* READING TEXT:
━━━━━━━━

SANTA FE, N.M., July 24, 2019 (Newswire.com) - New Mexico Criminal Law Offices have over 22 years of experience helping clients when they have been accused of a crime. Whether it involves gun crime, illegal sale, illegal purchase, or another criminal offense. The firm shares valuable information about gun control laws.
Earlier this year, New Mexico’s Attorney General stated that law enforcement agencies throughout the state need to enforce the latest gun control laws, which include the expansion of background checks for all private gun sales. Furthermore, in his statement, he made it clear that any law enforcement agency that does not enforce the laws will be liable for damages on claims.
In April, Attorney General Balderas sent a warning letter to local police chiefs, county sheriffs, and other local law enforcement agencies notifying them of his enforcement policy and that the law will go into effect July 1, 2019.
A few county sheriffs had already voiced their opposition to this legislation when it was being considered. But despite that opposition, it was approved and signed in by Governor Michelle Lujan Grisham (Dem) on March 8, 2019.

━━━━━━━━

Dataset records:
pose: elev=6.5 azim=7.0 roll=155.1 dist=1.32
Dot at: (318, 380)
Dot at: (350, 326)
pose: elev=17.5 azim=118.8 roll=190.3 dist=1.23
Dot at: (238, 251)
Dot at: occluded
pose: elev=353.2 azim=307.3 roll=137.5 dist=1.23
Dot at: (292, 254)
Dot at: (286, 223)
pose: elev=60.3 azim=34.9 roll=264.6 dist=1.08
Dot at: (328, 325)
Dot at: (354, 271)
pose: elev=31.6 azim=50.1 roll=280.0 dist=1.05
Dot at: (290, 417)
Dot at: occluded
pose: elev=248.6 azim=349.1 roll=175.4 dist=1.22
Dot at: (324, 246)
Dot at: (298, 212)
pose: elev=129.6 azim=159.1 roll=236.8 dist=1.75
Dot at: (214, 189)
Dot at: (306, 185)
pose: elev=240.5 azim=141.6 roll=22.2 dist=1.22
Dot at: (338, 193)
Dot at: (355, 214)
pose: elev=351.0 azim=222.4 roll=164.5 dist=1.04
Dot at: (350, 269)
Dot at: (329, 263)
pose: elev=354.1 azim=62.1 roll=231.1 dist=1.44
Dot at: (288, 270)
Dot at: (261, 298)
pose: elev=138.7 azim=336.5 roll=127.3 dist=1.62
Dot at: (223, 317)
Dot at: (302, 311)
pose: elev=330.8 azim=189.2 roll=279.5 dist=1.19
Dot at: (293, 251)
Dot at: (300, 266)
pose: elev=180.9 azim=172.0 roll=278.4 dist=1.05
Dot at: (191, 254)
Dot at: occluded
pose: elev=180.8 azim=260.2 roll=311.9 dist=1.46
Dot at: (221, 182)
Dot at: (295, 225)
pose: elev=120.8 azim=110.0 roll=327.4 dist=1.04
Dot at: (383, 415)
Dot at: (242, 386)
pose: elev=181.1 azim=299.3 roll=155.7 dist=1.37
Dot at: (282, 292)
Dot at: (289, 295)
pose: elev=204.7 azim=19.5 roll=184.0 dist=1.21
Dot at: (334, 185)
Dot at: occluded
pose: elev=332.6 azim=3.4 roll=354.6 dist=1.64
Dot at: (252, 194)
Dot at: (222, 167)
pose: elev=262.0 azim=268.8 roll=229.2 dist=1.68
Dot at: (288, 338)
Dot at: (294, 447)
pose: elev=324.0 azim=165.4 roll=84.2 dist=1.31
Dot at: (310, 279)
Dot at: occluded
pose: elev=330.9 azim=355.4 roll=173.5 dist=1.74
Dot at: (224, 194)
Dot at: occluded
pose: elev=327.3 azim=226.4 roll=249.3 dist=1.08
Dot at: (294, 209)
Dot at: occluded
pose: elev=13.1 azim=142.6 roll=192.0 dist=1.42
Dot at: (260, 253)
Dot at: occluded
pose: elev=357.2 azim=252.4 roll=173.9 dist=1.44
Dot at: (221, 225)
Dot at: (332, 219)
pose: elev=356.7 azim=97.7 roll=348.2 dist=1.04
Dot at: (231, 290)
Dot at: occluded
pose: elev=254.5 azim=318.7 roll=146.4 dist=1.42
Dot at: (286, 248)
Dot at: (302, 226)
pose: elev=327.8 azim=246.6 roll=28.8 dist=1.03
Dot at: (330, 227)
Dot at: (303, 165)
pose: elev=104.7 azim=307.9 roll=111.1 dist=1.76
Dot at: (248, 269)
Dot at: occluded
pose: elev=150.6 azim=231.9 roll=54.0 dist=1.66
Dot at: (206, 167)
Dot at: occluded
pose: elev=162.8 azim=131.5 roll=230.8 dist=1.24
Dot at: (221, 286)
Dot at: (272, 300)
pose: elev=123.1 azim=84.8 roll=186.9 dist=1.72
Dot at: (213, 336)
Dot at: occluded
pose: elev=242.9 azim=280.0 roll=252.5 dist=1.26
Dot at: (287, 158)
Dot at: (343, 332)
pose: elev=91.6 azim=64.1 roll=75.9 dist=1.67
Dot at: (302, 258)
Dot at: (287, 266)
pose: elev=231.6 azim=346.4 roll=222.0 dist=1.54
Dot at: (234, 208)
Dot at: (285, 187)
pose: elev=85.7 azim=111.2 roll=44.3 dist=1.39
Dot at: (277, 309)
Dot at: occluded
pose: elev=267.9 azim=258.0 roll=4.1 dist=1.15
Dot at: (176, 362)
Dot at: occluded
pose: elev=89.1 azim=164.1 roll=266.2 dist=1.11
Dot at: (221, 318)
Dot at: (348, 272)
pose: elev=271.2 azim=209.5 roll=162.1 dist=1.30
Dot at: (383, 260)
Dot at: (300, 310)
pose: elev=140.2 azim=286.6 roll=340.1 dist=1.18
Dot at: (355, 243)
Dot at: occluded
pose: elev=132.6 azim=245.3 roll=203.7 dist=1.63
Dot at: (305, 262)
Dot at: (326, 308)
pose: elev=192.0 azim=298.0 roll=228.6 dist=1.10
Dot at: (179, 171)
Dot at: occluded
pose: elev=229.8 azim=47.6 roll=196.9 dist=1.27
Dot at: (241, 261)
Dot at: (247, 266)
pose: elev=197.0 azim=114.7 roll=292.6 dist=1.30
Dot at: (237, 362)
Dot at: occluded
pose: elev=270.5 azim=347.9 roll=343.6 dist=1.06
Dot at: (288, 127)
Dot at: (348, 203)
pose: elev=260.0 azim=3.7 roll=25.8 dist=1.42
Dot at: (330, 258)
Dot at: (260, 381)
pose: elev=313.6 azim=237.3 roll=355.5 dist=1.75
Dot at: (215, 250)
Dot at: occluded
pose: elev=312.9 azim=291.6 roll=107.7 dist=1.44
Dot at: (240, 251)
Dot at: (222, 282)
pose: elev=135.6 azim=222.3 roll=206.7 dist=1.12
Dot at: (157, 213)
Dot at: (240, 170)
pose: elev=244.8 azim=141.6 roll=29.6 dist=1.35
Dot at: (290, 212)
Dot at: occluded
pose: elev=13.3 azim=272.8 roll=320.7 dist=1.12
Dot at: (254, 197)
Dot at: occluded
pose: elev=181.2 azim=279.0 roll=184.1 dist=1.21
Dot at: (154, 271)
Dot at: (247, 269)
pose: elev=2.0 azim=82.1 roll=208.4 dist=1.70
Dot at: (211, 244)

━━━━━━━━

* GIVEN PROBLEM:
Reproduce the passage of the press release on New Mexico gun control laws starting at "Earlier this year, New" and ending at "March 8, 2019.", replacing "warning letter" with "formal notice". The dataset records constitute separate material and bear no relation to the text.

* ANSWER:
Earlier this year, New Mexico’s Attorney General stated that law enforcement agencies throughout the state need to enforce the latest gun control laws, which include the expansion of background checks for all private gun sales. Furthermore, in his statement, he made it clear that any law enforcement agency that does not enforce the laws will be liable for damages on claims.
In April, Attorney General Balderas sent a formal notice to local police chiefs, county sheriffs, and other local law enforcement agencies notifying them of his enforcement policy and that the law will go into effect July 1, 2019.
A few county sheriffs had already voiced their opposition to this legislation when it was being considered. But despite that opposition, it was approved and signed in by Governor Michelle Lujan Grisham (Dem) on March 8, 2019.